Records shown:
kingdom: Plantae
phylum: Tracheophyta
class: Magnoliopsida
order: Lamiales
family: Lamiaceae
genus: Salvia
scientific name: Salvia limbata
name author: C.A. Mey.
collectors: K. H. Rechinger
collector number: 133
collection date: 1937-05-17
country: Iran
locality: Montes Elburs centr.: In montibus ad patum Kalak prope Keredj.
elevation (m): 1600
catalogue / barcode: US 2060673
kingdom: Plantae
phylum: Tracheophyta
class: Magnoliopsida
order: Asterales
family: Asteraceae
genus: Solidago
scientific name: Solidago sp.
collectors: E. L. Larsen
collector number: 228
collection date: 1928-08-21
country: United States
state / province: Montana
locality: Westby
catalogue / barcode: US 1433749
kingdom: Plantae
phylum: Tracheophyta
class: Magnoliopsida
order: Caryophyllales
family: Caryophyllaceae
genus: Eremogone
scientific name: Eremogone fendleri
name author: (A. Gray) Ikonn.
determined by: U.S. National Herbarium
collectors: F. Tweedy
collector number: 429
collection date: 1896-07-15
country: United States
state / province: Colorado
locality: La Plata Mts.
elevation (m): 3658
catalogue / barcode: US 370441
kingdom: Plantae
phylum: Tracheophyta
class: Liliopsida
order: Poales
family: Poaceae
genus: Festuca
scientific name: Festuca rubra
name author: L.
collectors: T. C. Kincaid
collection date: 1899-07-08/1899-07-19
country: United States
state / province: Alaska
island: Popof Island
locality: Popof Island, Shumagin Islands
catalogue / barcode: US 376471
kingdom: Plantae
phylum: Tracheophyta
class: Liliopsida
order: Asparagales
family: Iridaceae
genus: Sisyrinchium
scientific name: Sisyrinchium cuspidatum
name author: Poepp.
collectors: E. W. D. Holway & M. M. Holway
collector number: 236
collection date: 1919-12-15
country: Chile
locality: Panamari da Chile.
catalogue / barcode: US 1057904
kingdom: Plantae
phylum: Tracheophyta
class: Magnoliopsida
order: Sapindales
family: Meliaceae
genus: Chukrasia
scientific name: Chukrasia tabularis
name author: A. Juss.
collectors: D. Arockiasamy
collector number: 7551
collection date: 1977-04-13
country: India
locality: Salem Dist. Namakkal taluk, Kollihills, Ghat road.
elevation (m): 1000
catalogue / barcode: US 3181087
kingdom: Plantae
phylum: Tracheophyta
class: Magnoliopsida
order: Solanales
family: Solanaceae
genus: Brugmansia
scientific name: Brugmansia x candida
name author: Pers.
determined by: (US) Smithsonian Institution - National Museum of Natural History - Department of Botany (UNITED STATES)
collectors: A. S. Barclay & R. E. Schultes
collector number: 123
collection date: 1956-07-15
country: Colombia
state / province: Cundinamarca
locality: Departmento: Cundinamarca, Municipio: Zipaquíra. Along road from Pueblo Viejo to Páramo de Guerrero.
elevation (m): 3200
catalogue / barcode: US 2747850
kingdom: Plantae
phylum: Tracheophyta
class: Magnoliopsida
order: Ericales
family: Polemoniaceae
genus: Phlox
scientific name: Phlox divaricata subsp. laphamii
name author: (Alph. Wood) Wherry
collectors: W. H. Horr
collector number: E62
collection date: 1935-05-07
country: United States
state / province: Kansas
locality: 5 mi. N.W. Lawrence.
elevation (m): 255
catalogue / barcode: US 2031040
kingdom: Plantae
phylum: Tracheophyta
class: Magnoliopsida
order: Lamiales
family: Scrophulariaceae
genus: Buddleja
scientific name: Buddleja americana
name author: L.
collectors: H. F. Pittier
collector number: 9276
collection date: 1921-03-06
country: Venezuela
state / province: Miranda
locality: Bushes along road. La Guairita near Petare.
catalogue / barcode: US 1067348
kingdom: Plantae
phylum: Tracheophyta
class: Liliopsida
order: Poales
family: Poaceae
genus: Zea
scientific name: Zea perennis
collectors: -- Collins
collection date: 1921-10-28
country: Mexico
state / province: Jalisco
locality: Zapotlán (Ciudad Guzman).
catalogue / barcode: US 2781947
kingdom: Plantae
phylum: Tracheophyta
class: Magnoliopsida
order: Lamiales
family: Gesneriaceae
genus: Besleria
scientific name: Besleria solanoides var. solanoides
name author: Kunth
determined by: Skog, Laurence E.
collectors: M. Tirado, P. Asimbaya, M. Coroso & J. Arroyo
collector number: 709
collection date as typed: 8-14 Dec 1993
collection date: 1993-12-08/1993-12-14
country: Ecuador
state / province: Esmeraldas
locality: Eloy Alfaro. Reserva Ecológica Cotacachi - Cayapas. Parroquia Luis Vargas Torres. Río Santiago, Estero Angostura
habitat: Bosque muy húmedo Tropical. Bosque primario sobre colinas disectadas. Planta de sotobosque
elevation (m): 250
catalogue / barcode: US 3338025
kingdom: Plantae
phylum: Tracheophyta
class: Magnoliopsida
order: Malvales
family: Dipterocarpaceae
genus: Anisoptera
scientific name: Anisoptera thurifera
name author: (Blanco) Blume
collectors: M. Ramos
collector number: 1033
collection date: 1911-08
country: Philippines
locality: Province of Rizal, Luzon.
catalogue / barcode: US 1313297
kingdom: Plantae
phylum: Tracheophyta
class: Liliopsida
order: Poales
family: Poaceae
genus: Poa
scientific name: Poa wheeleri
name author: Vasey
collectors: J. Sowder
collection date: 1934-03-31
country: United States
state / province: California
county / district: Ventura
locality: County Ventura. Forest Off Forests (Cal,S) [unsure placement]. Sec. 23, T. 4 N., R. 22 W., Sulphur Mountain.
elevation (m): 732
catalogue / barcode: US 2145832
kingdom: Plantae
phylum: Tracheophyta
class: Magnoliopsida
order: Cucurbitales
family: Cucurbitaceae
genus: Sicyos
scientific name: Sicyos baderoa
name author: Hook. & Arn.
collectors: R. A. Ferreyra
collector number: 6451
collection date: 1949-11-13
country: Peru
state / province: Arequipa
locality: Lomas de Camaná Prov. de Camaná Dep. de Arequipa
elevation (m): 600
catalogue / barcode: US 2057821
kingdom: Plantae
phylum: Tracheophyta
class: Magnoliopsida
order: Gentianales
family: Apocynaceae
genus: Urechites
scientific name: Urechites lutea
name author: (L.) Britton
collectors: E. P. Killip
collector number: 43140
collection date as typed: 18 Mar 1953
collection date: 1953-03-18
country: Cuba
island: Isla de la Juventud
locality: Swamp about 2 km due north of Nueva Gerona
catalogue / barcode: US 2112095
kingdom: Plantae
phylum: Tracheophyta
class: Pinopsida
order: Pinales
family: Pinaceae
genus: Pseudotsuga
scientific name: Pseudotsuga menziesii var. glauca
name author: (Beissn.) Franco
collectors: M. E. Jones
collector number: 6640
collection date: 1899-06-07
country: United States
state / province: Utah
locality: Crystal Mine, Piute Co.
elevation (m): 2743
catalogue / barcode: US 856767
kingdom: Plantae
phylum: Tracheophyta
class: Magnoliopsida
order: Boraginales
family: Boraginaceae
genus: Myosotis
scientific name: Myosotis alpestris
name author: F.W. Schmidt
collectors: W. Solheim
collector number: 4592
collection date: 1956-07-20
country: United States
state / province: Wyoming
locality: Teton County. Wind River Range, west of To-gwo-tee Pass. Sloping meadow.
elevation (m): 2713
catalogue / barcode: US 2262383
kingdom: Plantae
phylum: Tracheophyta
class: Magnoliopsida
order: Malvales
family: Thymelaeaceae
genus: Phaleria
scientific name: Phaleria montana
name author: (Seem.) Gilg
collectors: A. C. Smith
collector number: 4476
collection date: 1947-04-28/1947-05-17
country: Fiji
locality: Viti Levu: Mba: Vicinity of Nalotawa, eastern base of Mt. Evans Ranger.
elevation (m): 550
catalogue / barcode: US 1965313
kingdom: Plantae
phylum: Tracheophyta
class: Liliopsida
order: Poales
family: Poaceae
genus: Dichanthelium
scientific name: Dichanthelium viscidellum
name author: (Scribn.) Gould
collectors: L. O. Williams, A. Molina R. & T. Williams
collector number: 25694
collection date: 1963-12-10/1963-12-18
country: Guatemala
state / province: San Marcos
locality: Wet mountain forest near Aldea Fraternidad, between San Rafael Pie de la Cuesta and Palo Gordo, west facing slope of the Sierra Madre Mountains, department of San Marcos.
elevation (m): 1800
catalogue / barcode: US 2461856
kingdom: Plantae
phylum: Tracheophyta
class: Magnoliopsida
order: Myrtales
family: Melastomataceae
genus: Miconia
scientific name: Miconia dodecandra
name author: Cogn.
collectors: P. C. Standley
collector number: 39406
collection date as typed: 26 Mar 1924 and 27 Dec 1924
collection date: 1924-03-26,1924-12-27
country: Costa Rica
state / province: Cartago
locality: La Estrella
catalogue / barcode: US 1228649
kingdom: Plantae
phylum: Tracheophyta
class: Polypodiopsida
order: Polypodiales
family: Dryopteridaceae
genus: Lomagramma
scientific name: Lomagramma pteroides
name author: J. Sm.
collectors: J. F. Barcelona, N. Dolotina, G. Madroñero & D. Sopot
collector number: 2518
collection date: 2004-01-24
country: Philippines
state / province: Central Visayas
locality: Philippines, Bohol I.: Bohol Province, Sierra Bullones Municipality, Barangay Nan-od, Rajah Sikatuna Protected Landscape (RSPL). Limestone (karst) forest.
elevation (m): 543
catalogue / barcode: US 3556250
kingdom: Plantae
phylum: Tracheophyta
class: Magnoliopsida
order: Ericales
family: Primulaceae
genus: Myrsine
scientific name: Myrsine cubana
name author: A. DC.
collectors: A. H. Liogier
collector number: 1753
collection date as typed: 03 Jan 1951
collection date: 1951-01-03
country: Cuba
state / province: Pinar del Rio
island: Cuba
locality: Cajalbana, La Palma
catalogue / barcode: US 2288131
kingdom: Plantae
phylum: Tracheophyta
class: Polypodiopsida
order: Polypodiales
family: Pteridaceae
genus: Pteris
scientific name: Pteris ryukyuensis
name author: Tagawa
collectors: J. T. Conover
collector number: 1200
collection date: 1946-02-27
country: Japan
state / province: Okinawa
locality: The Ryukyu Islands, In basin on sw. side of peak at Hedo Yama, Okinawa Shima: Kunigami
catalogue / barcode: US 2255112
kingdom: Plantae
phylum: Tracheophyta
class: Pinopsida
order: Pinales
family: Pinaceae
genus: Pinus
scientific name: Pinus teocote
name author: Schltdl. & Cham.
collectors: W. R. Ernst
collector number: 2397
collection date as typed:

Exercise requirements:
Rewrite the lines from the one containing "locality: Popof Island, Shumagin Islands" through the one containing "catalogue / barcode: US 3181087", replacing "collector number" with "collection number" and leaving everything else unchanged.

Exercise output:
locality: Popof Island, Shumagin Islands
catalogue / barcode: US 376471
kingdom: Plantae
phylum: Tracheophyta
class: Liliopsida
order: Asparagales
family: Iridaceae
genus: Sisyrinchium
scientific name: Sisyrinchium cuspidatum
name author: Poepp.
collectors: E. W. D. Holway & M. M. Holway
collection number: 236
collection date: 1919-12-15
country: Chile
locality: Panamari da Chile.
catalogue / barcode: US 1057904
kingdom: Plantae
phylum: Tracheophyta
class: Magnoliopsida
order: Sapindales
family: Meliaceae
genus: Chukrasia
scientific name: Chukrasia tabularis
name author: A. Juss.
collectors: D. Arockiasamy
collection number: 7551
collection date: 1977-04-13
country: India
locality: Salem Dist. Namakkal taluk, Kollihills, Ghat road.
elevation (m): 1000
catalogue / barcode: US 3181087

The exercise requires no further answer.